Hospitals and providers now share the responsibility for the total medical expense (TME) of these patients, yet up to 40% of those costs come in the post-acute phase. One key way to lower costs and improve outcomes is to integrate telehealth into a variety of post-acute care settings.
This year’s InTouch Telehealth Innovation Forum offered several blueprints for how to achieve this, including a presentation by Sue Thompson, administrative director for integrated care management at PinnacleHealth System in Pennsylvania.
In a pilot project at Pinnacle’s Colonial Park Care Center, Thompson’s first move was to narrow the network from 40 skilled nursing facilities (SNFs) to just five preferred providers. Each of them received an InTouch telehealth device to aid in things like wound and ostomy evaluations. Colonial Park’s readmission rate quickly dropped from 20%-plus to 16%.
Thompson feels that telehealth technology fosters a “we’re in this together” mindset across the care continuum. “SNFs are now facing the same quality metrics and value-based purchasing requirements that hospitals do,” she said. “All stakeholders are looking for ways to improve post-acute care.”
Thompson’s enthusiasm for telehealth was shared by presenter Barry Bittman, MD, CEO of the Institute of Innovative Healthcare. He used the hypothetical case of 87-year-old “Jennie” – a woman with diabetes and CHF who does well in the hospital but has difficulties in the post-acute phase, whether it’s a SNF, home health provider or simply at home alone.

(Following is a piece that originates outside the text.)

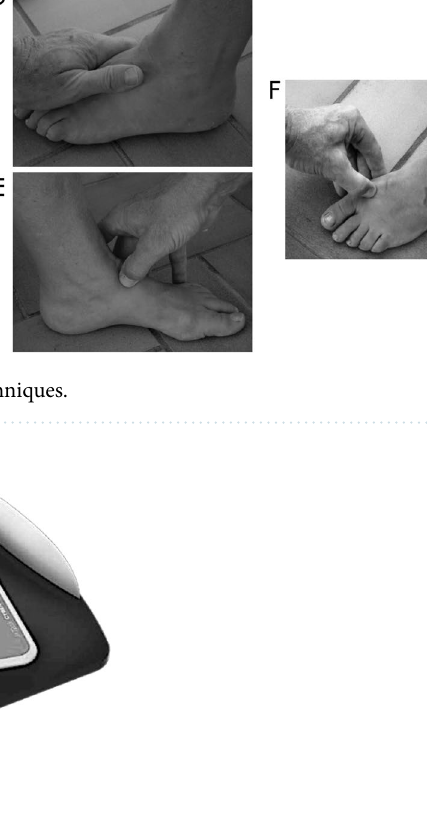
Figure 2. Two distinct synchronized patented dynamometric platforms, one for each foot, constitute the Cyber-Sabots. The silk-screened markings of each foot sole upon the two mono plates enable proper placement according to the patient feet size, maximizing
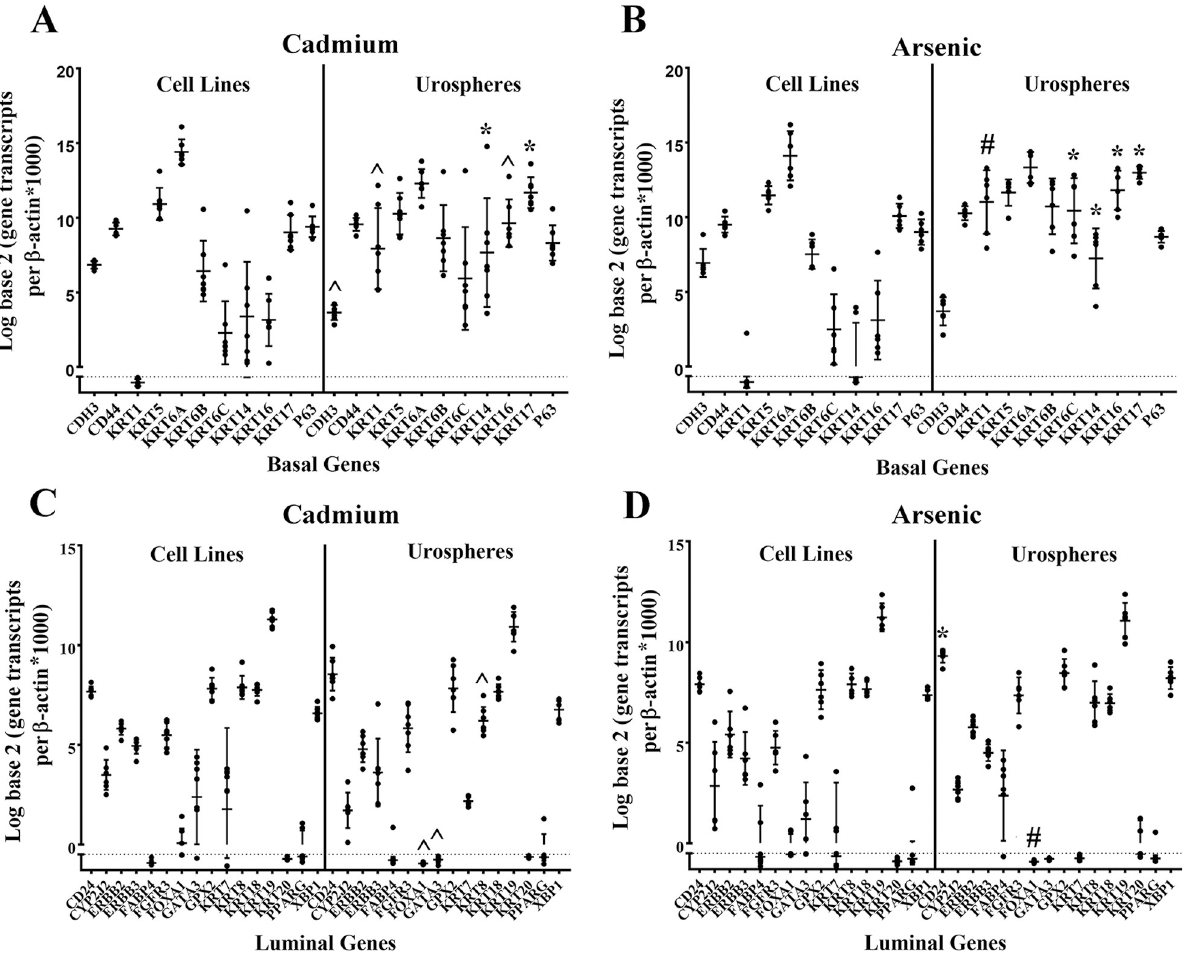
Fig 7. Gene expression analysis of basal and luminal marker genes in the As 3+ and Cd 2+ -transformed cell lines and their corresponding urospheres. (A and B). Real-time PCR analysis of basal marker genes in Cd 2+ (A) and As 3+ (B) transformed cell lines and urospheres. (C and D). Real-time PCR analysis of luminal marker genes in Cd 2+ (C) and As 3+ (D)-transformed cell lines and urospheres. Analysis was done in triplicates and is plotted as the mean ± SD. The data is plotted on a log base 2 scale per transcript of β -actin times 1000. � indicates significantly different at p < 0.05 from transformed UROtsa cells. # indicates significantly different at p < 0.01 from transformed UROtsa cells. ^ indicates significantly different at p < 0.001 from transformed UROtsa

Bittman also notes that telehealth can provide the hospital-caliber oversight that the Jennies of the world so urgently need. In his view, telehealth is the most cost-effective way to improve care coordination and reduce the number of costly 911-driven hospital readmissions.
A Porsche dealer wouldn’t dream of allowing you to drive off the lot without a plan for ongoing maintenance, education and support. Hospitals must likewise have a plan for post-acute care – one that relies heavily on telehealth technology.